■ **Document text**:

----

My taste in books this past year has been notably inclusive, geographically and culturally speaking. Afghani authors, in particular, are represented prominently, and this makes some sense, given the present reality that regrettably entwines their nation with the US. Political climate notwithstanding, however, there is a universality to human nature that draws me in and fascinates, which is magnified by the otherness of the settings in such books. To learn who we are, we must cast our sights upon others. In them we may see ourselves reflected.
A neighbor in an adjacent cell to mine asked, several months ago, why it was I read so many books about people from different cultures. It wasn't a critical question; he was legitimately curious. I had no ready answer for him except to say that people were sometimes a mystery to me and I endeavored to understand them. Upon reflection, though, I realized: the whole point of reading is to be lifted from our comfort zone and shown a place wholly different from what we know — all without leaving our comfy chair. To always read without this goal misses the point. I am not ashamed to confess the joy I get from escapist hours lost to flipping pages, mind you, but there is so much more to it than entertainment — that crass and artless saccharine for the brain. So much more.

----

■ **Work required**: Condense the paragraph of the essay on reading above that begins "My taste in books" into two sentences, keeping its main points.

----

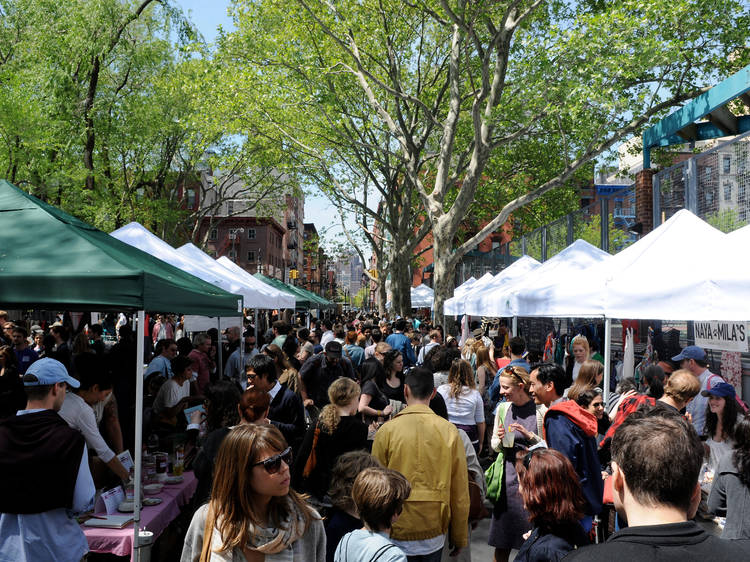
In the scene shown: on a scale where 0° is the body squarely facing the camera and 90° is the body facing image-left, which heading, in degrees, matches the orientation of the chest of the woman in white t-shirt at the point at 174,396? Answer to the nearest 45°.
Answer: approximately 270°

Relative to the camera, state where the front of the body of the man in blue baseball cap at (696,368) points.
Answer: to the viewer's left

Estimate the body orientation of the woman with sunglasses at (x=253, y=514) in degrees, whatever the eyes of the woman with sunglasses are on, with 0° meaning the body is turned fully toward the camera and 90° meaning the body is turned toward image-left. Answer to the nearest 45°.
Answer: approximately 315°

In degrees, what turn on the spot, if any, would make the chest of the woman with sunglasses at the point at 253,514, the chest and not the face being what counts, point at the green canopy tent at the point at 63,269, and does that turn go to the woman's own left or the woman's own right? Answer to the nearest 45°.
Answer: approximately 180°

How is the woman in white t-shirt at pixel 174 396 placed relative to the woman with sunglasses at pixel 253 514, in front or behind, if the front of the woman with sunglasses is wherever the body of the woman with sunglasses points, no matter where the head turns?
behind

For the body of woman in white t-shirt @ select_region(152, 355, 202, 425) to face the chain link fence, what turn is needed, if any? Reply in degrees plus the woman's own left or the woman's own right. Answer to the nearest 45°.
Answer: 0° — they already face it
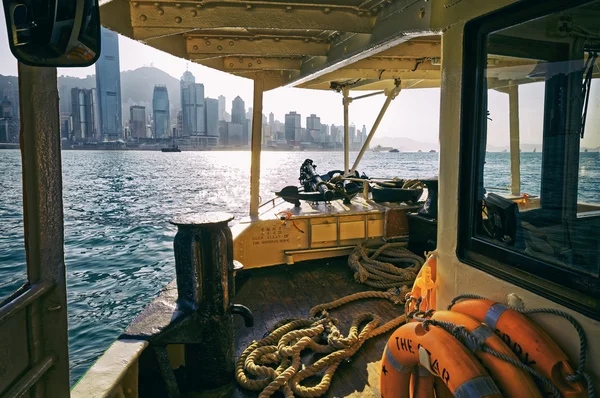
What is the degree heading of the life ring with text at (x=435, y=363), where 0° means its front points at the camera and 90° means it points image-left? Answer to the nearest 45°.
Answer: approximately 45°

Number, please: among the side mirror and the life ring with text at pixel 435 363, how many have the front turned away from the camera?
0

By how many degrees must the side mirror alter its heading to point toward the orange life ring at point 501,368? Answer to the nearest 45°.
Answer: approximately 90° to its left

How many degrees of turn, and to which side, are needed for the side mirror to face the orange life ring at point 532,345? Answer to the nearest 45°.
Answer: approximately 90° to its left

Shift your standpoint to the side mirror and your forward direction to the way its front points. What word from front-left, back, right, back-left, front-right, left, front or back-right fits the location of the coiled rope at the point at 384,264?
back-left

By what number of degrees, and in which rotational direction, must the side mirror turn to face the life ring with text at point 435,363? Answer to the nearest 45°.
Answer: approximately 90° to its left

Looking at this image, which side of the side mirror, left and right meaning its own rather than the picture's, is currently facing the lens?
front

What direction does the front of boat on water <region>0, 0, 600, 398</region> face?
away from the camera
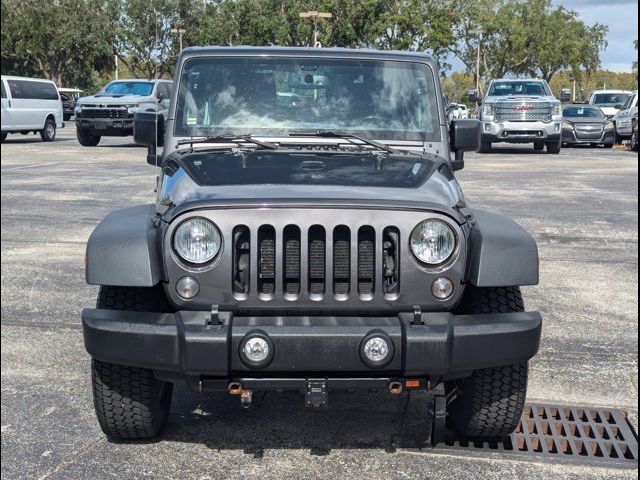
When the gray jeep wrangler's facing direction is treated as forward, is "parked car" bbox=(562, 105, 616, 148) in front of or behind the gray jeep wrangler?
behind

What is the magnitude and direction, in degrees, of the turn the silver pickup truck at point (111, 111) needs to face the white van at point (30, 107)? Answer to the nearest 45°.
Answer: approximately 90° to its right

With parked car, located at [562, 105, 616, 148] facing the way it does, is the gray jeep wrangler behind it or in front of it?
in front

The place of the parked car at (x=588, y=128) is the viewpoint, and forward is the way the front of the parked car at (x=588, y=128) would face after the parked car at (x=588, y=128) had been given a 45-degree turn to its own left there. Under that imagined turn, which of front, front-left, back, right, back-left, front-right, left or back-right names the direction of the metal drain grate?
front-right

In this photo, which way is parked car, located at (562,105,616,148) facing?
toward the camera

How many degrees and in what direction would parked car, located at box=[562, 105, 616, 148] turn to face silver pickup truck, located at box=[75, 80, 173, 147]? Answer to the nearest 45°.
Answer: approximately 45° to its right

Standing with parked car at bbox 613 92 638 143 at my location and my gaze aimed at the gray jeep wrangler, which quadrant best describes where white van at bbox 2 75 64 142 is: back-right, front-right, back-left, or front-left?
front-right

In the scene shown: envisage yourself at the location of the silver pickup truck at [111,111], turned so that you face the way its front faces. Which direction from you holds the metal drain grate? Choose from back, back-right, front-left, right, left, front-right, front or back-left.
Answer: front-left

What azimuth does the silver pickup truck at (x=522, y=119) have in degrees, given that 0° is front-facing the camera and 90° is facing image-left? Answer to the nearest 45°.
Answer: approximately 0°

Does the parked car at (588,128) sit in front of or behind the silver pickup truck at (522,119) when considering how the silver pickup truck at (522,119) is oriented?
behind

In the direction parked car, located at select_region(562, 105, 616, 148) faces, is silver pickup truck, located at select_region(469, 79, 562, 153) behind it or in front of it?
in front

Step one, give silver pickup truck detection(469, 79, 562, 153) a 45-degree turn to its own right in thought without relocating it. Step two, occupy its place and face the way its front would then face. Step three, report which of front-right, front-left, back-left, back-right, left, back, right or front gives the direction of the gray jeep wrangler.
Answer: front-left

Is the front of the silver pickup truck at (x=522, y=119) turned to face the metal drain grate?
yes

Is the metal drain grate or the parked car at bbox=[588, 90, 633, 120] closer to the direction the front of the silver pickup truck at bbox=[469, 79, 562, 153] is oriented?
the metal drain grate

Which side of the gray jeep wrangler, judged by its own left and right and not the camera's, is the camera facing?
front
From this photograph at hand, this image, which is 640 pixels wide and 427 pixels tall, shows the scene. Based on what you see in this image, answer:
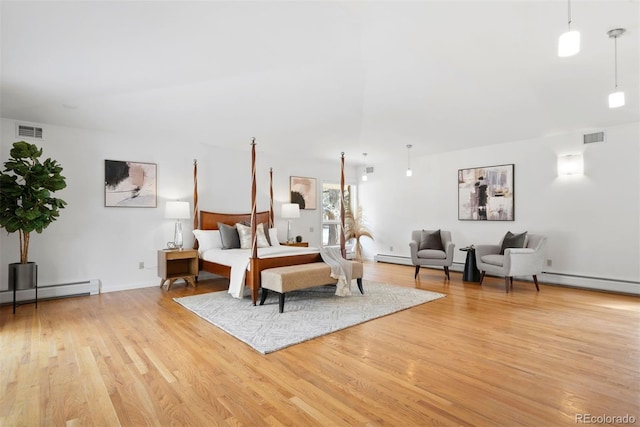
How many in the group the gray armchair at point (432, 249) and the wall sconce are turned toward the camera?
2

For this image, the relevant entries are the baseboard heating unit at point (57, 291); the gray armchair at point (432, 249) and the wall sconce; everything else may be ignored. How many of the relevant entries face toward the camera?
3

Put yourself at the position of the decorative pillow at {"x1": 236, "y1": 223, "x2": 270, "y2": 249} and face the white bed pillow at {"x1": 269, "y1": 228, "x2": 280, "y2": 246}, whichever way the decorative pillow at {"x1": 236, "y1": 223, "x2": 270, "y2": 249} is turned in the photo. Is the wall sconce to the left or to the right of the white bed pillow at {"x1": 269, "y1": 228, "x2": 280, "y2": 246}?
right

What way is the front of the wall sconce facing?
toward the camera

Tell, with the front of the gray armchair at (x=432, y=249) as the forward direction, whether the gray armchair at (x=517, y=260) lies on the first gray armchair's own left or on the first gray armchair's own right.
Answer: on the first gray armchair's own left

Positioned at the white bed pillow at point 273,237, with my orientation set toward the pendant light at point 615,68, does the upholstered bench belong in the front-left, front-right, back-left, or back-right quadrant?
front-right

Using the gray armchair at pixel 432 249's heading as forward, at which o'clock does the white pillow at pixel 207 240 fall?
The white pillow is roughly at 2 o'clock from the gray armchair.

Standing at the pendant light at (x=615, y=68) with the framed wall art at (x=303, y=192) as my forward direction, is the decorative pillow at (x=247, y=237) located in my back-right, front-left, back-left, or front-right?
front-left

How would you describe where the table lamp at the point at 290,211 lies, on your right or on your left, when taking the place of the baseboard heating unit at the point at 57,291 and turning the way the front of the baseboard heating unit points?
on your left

----

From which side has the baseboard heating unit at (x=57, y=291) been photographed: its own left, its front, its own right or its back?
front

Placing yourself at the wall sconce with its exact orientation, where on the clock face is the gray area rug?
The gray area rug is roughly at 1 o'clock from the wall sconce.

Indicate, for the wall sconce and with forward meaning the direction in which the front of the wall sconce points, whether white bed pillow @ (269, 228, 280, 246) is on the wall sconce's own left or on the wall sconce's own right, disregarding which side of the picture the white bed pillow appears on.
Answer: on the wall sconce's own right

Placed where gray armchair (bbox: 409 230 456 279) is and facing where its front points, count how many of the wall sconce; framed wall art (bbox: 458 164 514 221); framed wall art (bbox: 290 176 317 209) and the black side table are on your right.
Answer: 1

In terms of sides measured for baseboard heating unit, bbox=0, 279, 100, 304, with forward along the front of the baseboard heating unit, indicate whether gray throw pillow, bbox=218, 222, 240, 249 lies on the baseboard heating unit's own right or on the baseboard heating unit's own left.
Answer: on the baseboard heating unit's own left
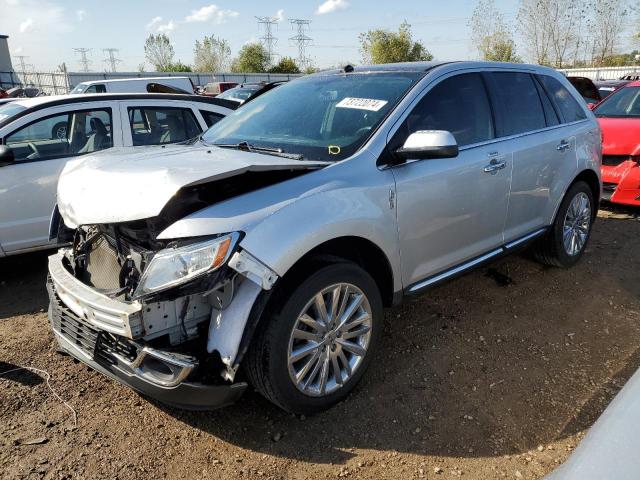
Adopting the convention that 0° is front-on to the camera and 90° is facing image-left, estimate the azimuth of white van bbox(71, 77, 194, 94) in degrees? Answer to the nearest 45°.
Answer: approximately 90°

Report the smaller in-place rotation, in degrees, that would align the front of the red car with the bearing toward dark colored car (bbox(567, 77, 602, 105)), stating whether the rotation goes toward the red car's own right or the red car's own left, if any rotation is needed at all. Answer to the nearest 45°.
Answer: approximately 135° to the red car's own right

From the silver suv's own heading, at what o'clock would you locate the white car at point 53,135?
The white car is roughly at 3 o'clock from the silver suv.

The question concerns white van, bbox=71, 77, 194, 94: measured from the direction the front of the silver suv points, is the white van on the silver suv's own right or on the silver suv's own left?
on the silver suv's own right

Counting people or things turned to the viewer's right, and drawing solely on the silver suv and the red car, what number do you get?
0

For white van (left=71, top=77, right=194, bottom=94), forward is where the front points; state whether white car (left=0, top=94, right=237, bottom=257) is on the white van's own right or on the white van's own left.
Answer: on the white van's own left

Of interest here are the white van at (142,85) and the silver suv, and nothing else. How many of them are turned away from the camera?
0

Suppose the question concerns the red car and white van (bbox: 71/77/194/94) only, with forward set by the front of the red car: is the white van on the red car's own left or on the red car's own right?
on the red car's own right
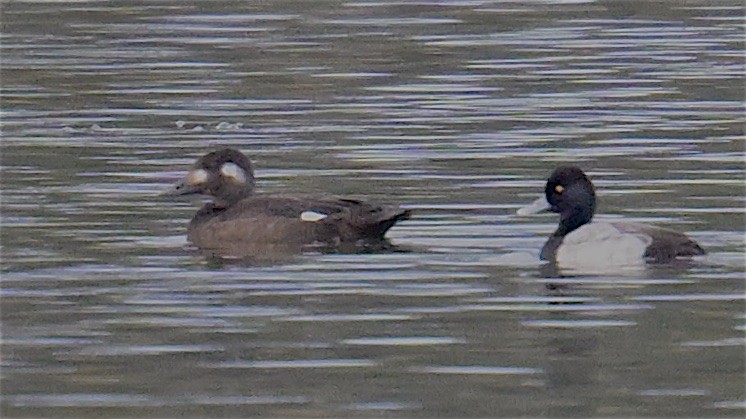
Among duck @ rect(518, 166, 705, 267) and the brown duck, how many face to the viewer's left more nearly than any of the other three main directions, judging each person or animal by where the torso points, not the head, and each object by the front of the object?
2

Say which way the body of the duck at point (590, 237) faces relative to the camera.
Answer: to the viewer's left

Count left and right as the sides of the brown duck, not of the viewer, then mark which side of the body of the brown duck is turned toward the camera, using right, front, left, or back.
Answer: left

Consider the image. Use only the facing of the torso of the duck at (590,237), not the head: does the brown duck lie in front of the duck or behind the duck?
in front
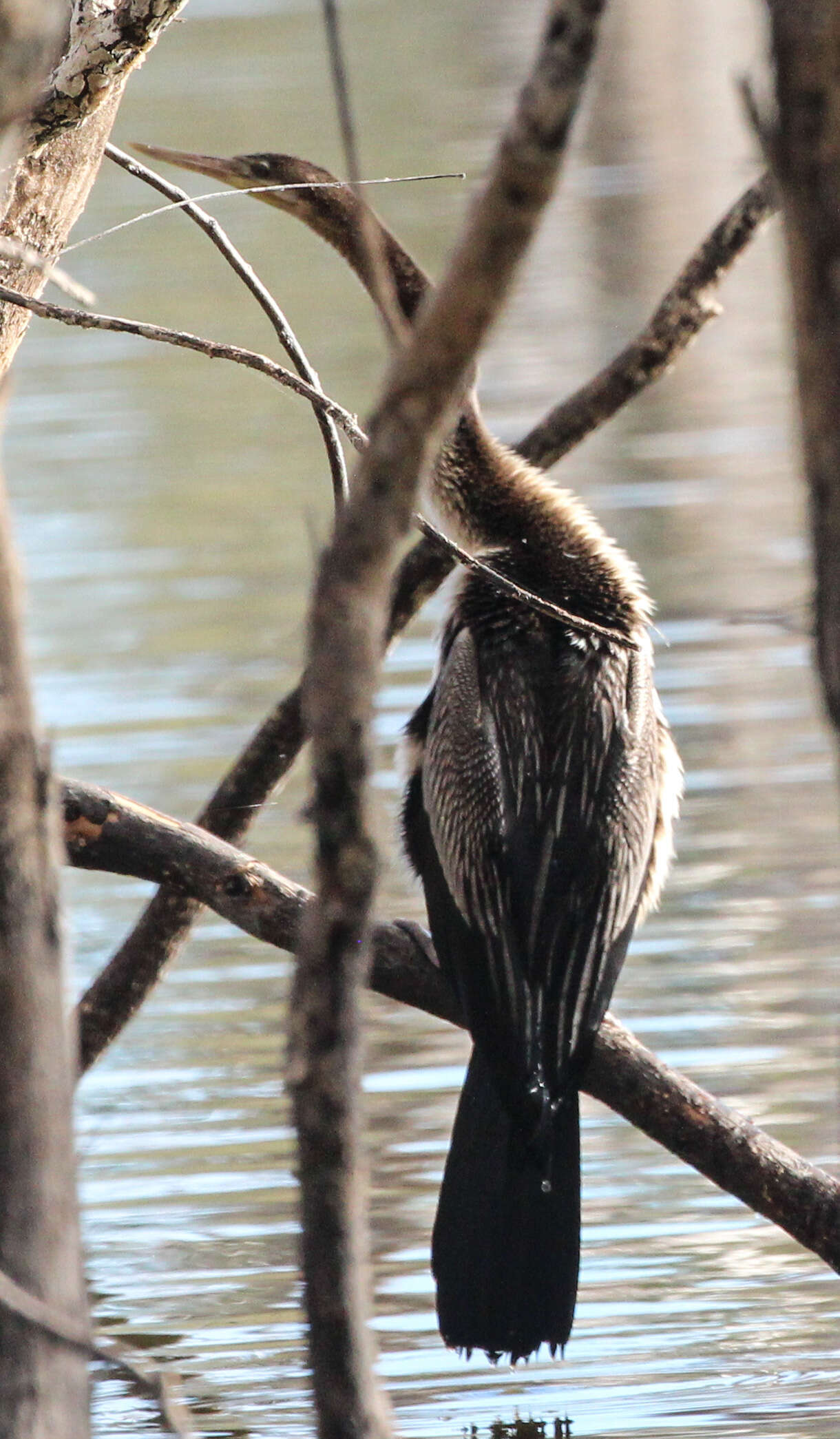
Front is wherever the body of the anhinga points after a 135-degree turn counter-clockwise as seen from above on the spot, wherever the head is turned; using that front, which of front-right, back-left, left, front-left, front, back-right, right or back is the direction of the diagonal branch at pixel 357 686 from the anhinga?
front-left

----

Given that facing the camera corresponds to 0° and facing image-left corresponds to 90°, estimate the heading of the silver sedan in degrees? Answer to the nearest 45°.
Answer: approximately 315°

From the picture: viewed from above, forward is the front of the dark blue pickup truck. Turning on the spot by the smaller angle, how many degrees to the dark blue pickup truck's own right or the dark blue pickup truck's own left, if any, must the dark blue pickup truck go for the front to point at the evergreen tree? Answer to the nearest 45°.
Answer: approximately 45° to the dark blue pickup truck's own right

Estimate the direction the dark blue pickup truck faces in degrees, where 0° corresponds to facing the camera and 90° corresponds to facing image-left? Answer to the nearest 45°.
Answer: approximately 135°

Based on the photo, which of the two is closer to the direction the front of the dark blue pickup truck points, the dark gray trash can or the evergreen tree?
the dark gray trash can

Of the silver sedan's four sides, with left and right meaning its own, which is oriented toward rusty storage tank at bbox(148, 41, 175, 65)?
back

----

■ **Result of this exercise**: Over the past year the writer has read books from many places and cultures, with Afghani authors especially prominent because their nation is now regrettably entwined with the US. Politics aside, the universality of human nature fascinates the writer, and the unfamiliar settings of such books heighten that effect, since looking at others is how we come to see ourselves.